Für die dafür erforderlichen besonderen Vollzugsmaßnahmen sind der Ausbau der
Krankenzellen in den Polizeigefangenenhäusern sowie die Einrichtung eines Kontaktbeamten
vorgesehen, der sich um den Häftling gezielt kümmert und die konkreten Schritte mit dem Ziel
maximaler Beschleunigung der Verfahren mit den Behörden absprechen wird. Schließlich ist
auch in Aussicht genommen, daß Schubhäftlinge, sofern dies notwendig ist, in
Krankenanstalten verbracht und dort weiter bewacht werden, sodaß die Schubhaft nicht
aufgehoben werden muß.
Ob darüber hinaus auch legistische Maßnahmen erforderlich sind, kann erst beurteilt werden,
wenn dieses Maßnahmenpaket tatsächlich umgesetzt ist und in seiner Wirksamkeit beurteilt
werden kann.
Zu Frage 9:
Derartige Wandschmierereien werden tatsächlich immer wieder beobachtet.
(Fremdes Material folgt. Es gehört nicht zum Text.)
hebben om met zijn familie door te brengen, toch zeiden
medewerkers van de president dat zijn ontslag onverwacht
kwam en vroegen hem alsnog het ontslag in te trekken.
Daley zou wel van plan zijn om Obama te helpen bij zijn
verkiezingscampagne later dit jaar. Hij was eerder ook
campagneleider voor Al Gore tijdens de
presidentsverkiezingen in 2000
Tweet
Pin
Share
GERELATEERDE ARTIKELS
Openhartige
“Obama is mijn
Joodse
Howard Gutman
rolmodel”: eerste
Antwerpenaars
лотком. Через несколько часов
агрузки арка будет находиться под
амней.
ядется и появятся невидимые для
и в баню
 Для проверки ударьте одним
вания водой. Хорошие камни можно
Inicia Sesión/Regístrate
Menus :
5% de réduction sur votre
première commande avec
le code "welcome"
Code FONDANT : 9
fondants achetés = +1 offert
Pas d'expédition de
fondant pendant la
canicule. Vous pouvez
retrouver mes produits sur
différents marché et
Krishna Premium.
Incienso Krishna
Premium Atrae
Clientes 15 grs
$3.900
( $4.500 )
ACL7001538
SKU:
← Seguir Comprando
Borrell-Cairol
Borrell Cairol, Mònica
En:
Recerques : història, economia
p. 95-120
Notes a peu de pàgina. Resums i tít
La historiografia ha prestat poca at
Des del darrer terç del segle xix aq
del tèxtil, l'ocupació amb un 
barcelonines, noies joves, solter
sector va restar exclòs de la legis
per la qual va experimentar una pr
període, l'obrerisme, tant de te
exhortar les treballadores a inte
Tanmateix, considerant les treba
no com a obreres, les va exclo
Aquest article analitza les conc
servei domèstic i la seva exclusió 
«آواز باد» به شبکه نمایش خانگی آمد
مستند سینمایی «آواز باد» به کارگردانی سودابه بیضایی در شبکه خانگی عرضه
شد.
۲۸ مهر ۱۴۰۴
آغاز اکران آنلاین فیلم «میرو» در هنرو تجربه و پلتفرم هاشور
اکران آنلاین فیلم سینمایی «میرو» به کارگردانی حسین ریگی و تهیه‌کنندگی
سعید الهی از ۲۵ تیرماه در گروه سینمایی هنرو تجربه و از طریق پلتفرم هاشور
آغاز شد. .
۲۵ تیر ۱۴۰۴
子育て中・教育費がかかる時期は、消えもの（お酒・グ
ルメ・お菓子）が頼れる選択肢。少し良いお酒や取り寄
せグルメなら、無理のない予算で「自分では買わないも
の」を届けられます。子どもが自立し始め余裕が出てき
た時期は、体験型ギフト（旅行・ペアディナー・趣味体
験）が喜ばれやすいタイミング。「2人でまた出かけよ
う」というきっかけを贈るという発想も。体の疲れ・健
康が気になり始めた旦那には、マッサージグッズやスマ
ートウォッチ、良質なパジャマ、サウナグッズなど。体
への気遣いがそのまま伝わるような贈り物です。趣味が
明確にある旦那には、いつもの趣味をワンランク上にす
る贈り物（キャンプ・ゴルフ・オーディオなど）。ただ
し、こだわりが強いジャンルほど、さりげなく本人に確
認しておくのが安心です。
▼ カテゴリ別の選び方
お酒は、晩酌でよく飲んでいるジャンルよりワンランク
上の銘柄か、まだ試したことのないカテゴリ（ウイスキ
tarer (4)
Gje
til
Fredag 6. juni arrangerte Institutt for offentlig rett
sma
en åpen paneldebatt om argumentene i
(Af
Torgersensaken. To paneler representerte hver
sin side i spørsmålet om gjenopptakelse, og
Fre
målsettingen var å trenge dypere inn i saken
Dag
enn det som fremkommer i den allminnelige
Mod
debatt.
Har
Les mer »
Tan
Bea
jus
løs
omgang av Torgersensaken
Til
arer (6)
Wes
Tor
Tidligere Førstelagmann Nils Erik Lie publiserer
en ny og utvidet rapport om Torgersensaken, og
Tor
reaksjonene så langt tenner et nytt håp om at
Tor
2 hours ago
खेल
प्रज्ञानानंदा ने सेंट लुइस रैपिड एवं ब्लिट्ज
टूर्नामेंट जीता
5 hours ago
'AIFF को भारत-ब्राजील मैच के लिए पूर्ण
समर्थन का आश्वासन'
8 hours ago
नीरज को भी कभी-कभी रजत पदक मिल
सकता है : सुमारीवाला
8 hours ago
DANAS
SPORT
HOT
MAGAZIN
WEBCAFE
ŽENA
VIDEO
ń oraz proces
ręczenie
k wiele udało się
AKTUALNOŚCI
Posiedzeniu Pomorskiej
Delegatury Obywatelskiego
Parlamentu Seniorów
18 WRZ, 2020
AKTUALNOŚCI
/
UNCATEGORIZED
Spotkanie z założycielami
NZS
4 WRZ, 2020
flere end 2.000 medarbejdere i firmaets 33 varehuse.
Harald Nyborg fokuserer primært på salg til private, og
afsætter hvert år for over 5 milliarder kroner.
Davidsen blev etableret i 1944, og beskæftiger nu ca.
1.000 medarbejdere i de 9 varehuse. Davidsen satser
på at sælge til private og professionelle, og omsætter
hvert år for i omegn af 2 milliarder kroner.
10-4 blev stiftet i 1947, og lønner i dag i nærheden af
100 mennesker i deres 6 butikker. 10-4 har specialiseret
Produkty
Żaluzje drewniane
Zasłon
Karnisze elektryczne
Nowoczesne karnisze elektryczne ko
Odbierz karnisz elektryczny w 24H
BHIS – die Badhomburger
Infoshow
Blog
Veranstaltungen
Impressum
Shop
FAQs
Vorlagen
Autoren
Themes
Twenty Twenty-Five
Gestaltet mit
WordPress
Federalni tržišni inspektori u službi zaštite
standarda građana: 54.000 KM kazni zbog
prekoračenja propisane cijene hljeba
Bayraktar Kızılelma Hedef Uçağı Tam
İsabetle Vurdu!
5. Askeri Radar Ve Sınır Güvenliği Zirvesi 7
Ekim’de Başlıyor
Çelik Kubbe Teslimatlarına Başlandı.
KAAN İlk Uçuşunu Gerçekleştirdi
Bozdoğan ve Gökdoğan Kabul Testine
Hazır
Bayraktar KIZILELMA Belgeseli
Diese Form der Mitteilung kann im Schubhaftvollzug praktisch nicht unterbunden werden.
Dem unerwünschten Informationsfluß wird regelmäßig durch Entfernung oder Übermalung
dieser Mitteilungen und durch regelmäßiges Ausmalen der Zellen begegnet.
Es bestehen derzeit auch Überlegungen, einzelne Zellen versuchsweise mit abwaschbaren
Wandtafeln auszustatten, um so die Malerarbeiten einschränken zu können.